Jun Feng Liu of Ontario (CA)

GRAPHICS PROCESSING UNIT TRAINING JOB ALLOCATION - A simplified explanation of the abstract

This abstract first appeared for US patent application 20240104418 titled 'GRAPHICS PROCESSING UNIT TRAINING JOB ALLOCATION

Simplified Explanation

The abstract describes a computer-implemented method for training a machine learning model using multiple GPU resources efficiently by determining available memory, loading training jobs into GPUs, and optimizing packing patterns based on a cost model.

  • Efficient training of machine learning models using multiple GPU resources
  • Determining available memory in each GPU resource
  • Loading training jobs into GPUs based on a cost model
  • Optimizing packing patterns for efficient utilization of GPU resources

Potential Applications

This technology can be applied in various fields such as image recognition, natural language processing, and autonomous driving where training large machine learning models efficiently is crucial.

Problems Solved

This technology addresses the challenge of efficiently utilizing multiple GPU resources for training machine learning models, optimizing memory usage, and improving overall training performance.

Benefits

The benefits of this technology include faster training times, improved model accuracy, reduced costs associated with training, and increased efficiency in utilizing GPU resources.

Potential Commercial Applications

Potential commercial applications of this technology include cloud computing services, AI development platforms, and industries requiring large-scale machine learning model training such as healthcare and finance.

Possible Prior Art

One possible prior art could be the use of parallel processing techniques in training machine learning models to improve efficiency and reduce training times.
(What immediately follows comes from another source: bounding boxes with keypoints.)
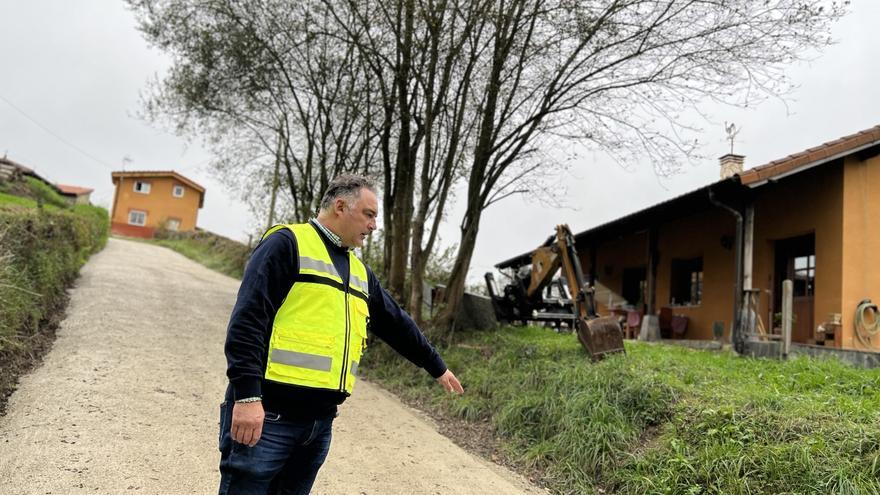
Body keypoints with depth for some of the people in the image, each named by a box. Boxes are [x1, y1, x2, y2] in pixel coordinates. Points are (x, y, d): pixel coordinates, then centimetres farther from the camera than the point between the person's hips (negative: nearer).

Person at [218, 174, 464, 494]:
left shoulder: (360, 272, 18)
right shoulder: (288, 243, -6)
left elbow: (396, 324, 28)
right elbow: (247, 320, -15)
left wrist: (437, 367, 35)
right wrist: (247, 395, -22)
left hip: (320, 420, 7)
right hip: (268, 413, -7)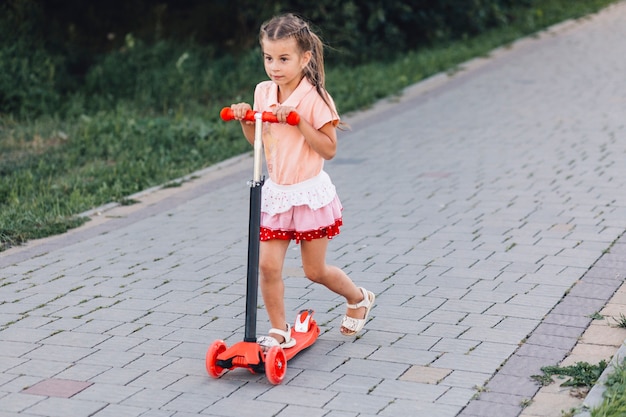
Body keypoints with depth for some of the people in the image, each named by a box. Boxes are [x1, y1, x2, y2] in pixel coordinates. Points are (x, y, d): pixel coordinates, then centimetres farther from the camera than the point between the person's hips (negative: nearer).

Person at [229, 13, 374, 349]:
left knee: (315, 270, 8)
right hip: (276, 194, 5)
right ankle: (279, 331, 9)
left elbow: (329, 149, -17)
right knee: (268, 265, -6)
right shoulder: (263, 92, 2)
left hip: (309, 194, -5)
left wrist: (298, 121, -26)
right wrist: (245, 120, -4)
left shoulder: (314, 98, -15)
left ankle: (359, 298, 36)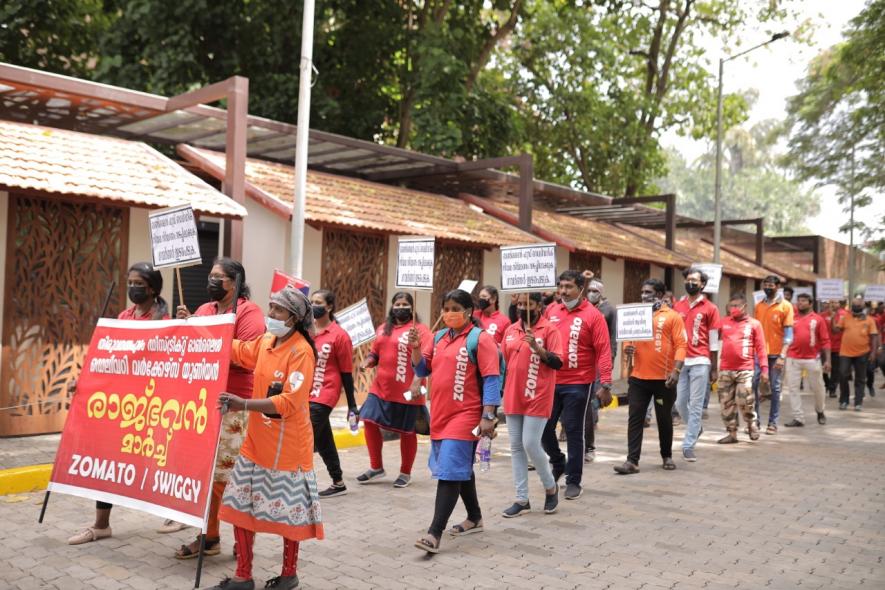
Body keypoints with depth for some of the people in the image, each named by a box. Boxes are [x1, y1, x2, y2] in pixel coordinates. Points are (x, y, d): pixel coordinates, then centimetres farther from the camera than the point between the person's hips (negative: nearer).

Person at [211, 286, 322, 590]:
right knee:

Another could be the optimization of memory usage in GPU resources for machine learning tasks.

Unanswered Questions

How does this technology compare to existing methods in terms of training speed and model accuracy?

The article does not provide a direct comparison with existing methods in terms of training speed and model accuracy.
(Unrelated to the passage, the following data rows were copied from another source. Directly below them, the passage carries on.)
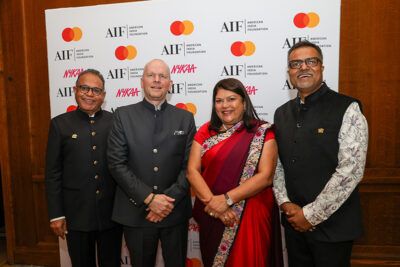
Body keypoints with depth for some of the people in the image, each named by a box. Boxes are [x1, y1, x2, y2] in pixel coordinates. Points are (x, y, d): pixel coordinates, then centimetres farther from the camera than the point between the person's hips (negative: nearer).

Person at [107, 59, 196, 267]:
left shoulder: (185, 118, 3)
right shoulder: (123, 115, 0)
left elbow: (190, 165, -1)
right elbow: (116, 163, -7)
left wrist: (169, 200, -12)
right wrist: (149, 198, -14)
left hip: (175, 211, 1)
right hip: (135, 212, 0)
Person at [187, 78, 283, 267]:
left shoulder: (262, 132, -6)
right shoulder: (206, 132, 3)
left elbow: (266, 176, -13)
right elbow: (192, 171, -3)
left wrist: (227, 199, -18)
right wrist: (212, 201, -17)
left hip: (250, 216, -3)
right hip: (211, 216, 3)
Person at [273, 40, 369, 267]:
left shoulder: (347, 109, -11)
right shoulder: (282, 113, 7)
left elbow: (351, 170, -17)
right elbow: (277, 164, 8)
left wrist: (311, 214, -15)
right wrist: (285, 203, -5)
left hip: (332, 225, -5)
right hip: (294, 221, 5)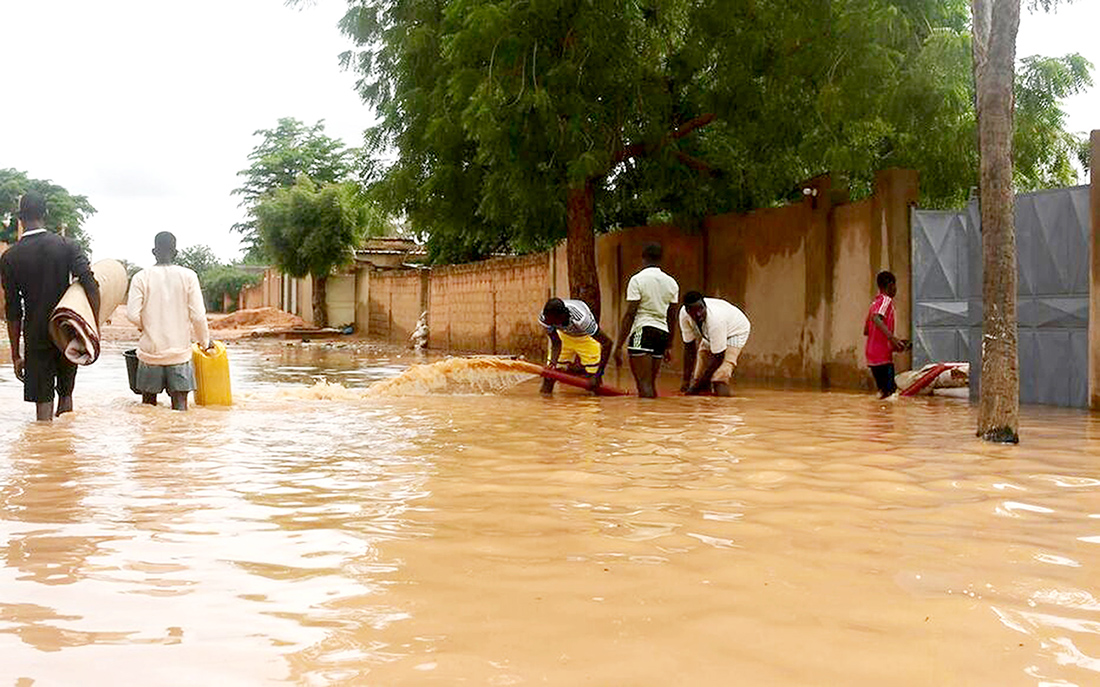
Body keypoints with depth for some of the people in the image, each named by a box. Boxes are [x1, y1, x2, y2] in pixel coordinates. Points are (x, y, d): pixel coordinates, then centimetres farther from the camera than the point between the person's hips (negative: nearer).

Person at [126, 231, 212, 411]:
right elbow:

What are the limitations or constraints of this technology in real-world applications?

The article does not discuss the potential limitations or constraints of implementing this technology in real-world applications.


Original Abstract Submitted

a computer-implemented method for training a machine learning model includes receiving a first training job at a processing device of a computer system having a plurality of graphics processing unit (gpu) resources, the first training job being part of a set of training jobs, and determining an amount of available memory in each gpu resource of the plurality of gpu resources. the method also includes loading the training job into one or more gpu resources with at least one second training job. the loading includes determining a cost model indicating an efficiency cost of each of a plurality of packing patterns, and packing the first training job and the second training job into the one or more gpu resources according to a packing pattern associated with a lowest efficiency cost.